In the outline of A Poet’s Love, he had pictured the monologue in Pushkin’s play, Boris Godunov with Tsar Boris, clad in thick gold, with flecks of silver in his black beard … The red carpets of the cathedral. The red candlelight. And, illuminated by it, seemingly splashed with blood, the icon frames. The Tsar rushes about his apartments. Dark blue. Cherry red. Orange. Green … the multicoloured brightness of the apartments and towers of the Kremlin palace burst upon the Tsar, a nightmare of colour, as the camera lunges this way and that.’15 This was another colour dream that disappeared on waking to the monochrome reality of Soviet life.

• **DATASET ROWS**:
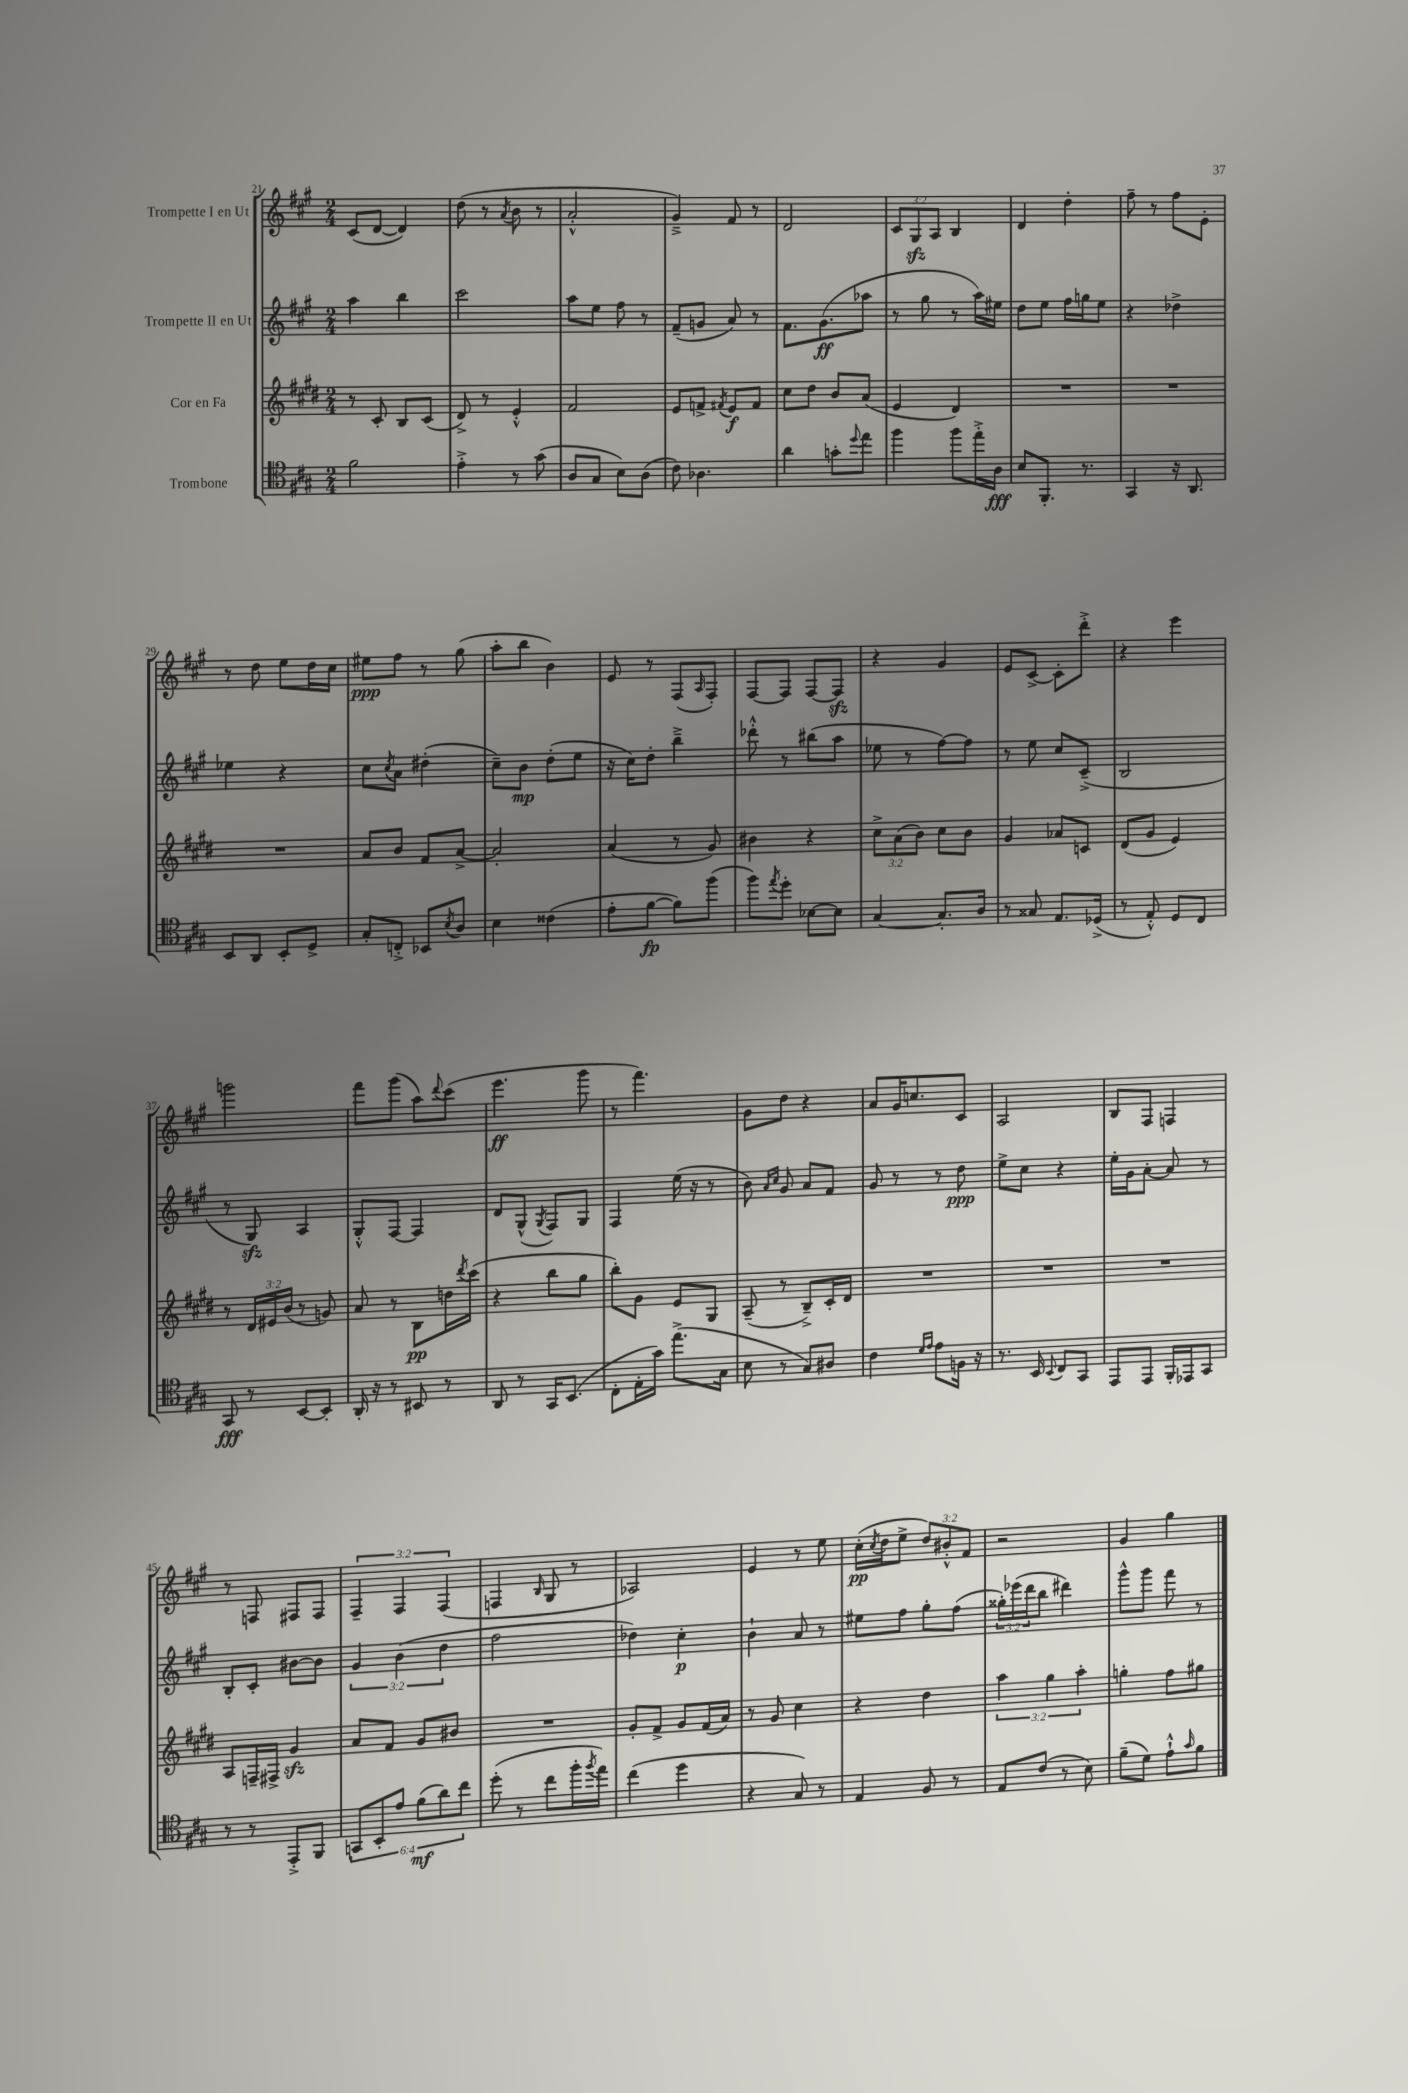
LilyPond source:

<<
\new StaffGroup <<
\new Staff = "s0" \with { instrumentName = "Trompette I en Ut" } {
    \clef treble \key a \major \numericTimeSignature \time 2/4 \override Staff.TupletNumber.text = #tuplet-number::calc-fraction-text
    cis'8( d'8~ d'4) |
    d''8( r8 \acciaccatura { a'8 } b'8 r8 |
    a'2-.-^ |
    gis'4--->) fis'8 r8 |
    d'2 |
    \tuplet 3/2 { cis'8 gis8\sfz a8 } b4 |
    d'4 d''4-. |
    fis''8-- r8 fis''8 e'8-. |
    r8 d''8 e''8 d''16 cis''16 |
    eis''8\ppp fis''8 r8 gis''8( |
    a''8-. b''8 b'4) |
    e'8 r8 fis8( \grace { a16 } fis8-.) |
    fis8~ fis8 fis8~ fis8\sfz |
    r4 gis'4 |
    e'8 cis'8~-> cis'8-. d'''8-.-> |
    r4 e'''4 |
    g'''2 |
    fis'''8 gis'''8( a''8) \appoggiatura { d'''8 } cis'''8( |
    e'''4.\ff gis'''8 |
    r8 fis'''4.) |
    gis'8 d''8 r4 |
    a'8 gis'16 c''8. cis'8 |
    a2 |
    b8 fis8 f4 |
    r8 f8 fis8 fis8 |
    \tuplet 3/2 { fis4-- fis4 fis4( } |
    f4 \grace { b16 } gis8 r8 |
    aes2) |
    e'4 r8 e''8 |
    cis''16-.\pp( \acciaccatura { cis''8 } d''16 e''8-> \tuplet 3/2 { d''8) bis'8-.-^ fis'8 } |
    r2 |
    gis'4 gis''4 \bar "|." |
}
\new Staff = "s1" \with { instrumentName = "Trompette II en Ut" } {
    \clef treble \key a \major \numericTimeSignature \time 2/4 \override Staff.TupletNumber.text = #tuplet-number::calc-fraction-text
    a''4 b''4 |
    cis'''2 |
    a''8 e''8 fis''8 r8 |
    fis'8--( g'8 a'8) r8 |
    fis'8. gis'8.\ff( aes''8 |
    r8 gis''8 r8 a''16) eis''16 |
    d''8 e''8 fis''16 g''16 e''8 |
    r4 des''4-> |
    ees''4 r4 |
    cis''8 \acciaccatura { cis''8 } a'8 dis''4-.( |
    cis''8--) b'8\mp d''8-.( e''8 |
    r16 cis''16) d''8-. b''4---> |
    des'''8-.-^ r8 bis''8( a''8 |
    ees''8 r8 fis''8~) fis''8 |
    r8 e''8 cis''8 cis'8--->( |
    b2 |
    r8 gis8\sfz) a4 |
    gis8-.-^ fis8~ fis4 |
    d'8 gis8-^( \acciaccatura { gis8 } fis8) gis8 |
    fis4 e''16( r16 r8 |
    b'8) \grace { a'16 cis''16 } gis'8 a'8 fis'8 |
    gis'8 r8 r8 d''8\ppp |
    e''8-> cis''8 r4 |
    e''16-. gis'16 a'8~-. a'8 r8 |
    b8-. cis'8-. bis'8~ bis'8 |
    \tuplet 3/2 { gis'4 b'4( d''4 } |
    fis''2 |
    des''4) cis''4-.\p |
    b'4-! a'8 r8 |
    eis''8 fis''8 gis''8-. fis''8( |
    \tuplet 3/2 { gisis''16-.) ees'''16( d'''16 } b''8 dis'''4) |
    gis'''8-^ gis'''8 fis'''8 r8 \bar "|." |
}
\new Staff = "s2" \with { instrumentName = "Cor en Fa" } {
    \clef treble \key e \major \numericTimeSignature \time 2/4 \override Staff.TupletNumber.text = #tuplet-number::calc-fraction-text
    r8 cis'8-. b8 cis'8( |
    dis'8->) r8 e'4-.-^ |
    fis'2 |
    e'8 f'8-> \acciaccatura { fis'8 } e'8\f fis'8 |
    cis''8 dis''8 b'8 a'8( |
    e'4 dis'4) |
    R2 |
    R2 |
    R2 |
    a'8 b'8 fis'8 a'8~-> |
    a'2-. |
    a'4( r8 gis'8) |
    bis'4 r4 |
    \tuplet 3/2 { cis''8-> a'8( b'8) } cis''8 b'8 |
    gis'4 aes'8 c'8 |
    dis'8( gis'8 e'4) |
    r8 \tuplet 3/2 { dis'16 eis'16 b'16( } r8 g'8) |
    a'8 r8 b8\pp d''16 \acciaccatura { dis'''8 } cis'''16( |
    r4 b''8 gis''8 |
    b''8-.) gis'8 e'8 gis8 |
    a8--( r8 b8--->) cis'16-. dis'16 |
    R2 |
    R2 |
    R2 |
    a8 f16-- fis16-> gis'4\sfz |
    a'8 fis'8 gis'8 bis'8 |
    R2 |
    gis'8-. fis'8-> gis'8 fis'16( a'16) |
    r8 gis'8 cis''4 |
    r4 dis''4 |
    \tuplet 3/2 { a''4 gis''4 a''4-. } |
    g''4-. fis''8 gis''8 \bar "|." |
}
\new Staff = "s3" \with { instrumentName = "Trombone" } {
    \clef tenor \key a \major \numericTimeSignature \time 2/4 \override Staff.TupletNumber.text = #tuplet-number::calc-fraction-text
    fis'2 |
    e'4-.-> r8 gis'8( |
    a8 gis8 b8) a8( |
    cis'8) aes4. |
    a'4 g'8-. \appoggiatura { d''8 } e''8 |
    fis''4 fis''8 e''16-.-> a16\fff |
    b8 fis,8.-. r8. |
    gis,4 r16 a,8. |
    b,8 a,8 b,8-. d8-> |
    gis8-. c8-.-> bes,8 \acciaccatura { b8 } a8 |
    b4 cisis'4( |
    e'8-. fis'8~\fp fis'8) fis''8( |
    fis''8) \acciaccatura { e''8 } d''8-. bes8~ bes8 |
    gis4~ gis8.-. a16 |
    r8 gisis8 e8. des16->( |
    r8 e8-.-^) d8 cis8 |
    gis,8\fff r8 b,8~ b,8-. |
    a,16-. r16 r8 bis,8 r8 |
    a,8 r8 gis,16 b,8.( |
    cis8-. e16-. gis'16) e''8.->( gis16 |
    b8 r8 gis8) ais8 |
    cis'4 \grace { d'16 e'16 } e'8 f16 r16 |
    r8. b,16 \appoggiatura { b,8 } cis8 gis,8 |
    e,8 e,8 fis,16-. ees,16 gis,8 |
    r8 r8 e,8-.-> fis,8 |
    \tuplet 6/4 { g,8 b,8-. e'8 fis'8\mf( a'8) cis''8 } |
    d''8-.( r8 cis''8 fis''16-. \acciaccatura { fis''8 } e''16) |
    cis''4( d''4 |
    r4 gis8) r8 |
    e4 fis8 r8 |
    e8 cis'8( r8 b8) |
    fis'8--( d'8) e'8-!-^ \grace { gis'16 } fis'8 \bar "|." |
}
>>
>>
\layout { \context { \Score currentBarNumber = #21 } }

• **REQUIRED TASKS**:
[1] What colors does the passage about Boris Godunov list for the Tsar's apartments?
[2] Which lines of the records contain the string "instrumentName"? Copy each one.
The passage about Boris Godunov and the records are unrelated to each other.

• **PER-TASK OUTPUTS**:
[1] Dark blue, cherry red, orange, and green.

[2]
\new Staff = "s0" \with { instrumentName = "Trompette I en Ut" } {
\new Staff = "s1" \with { instrumentName = "Trompette II en Ut" } {
\new Staff = "s2" \with { instrumentName = "Cor en Fa" } {
\new Staff = "s3" \with { instrumentName = "Trombone" } {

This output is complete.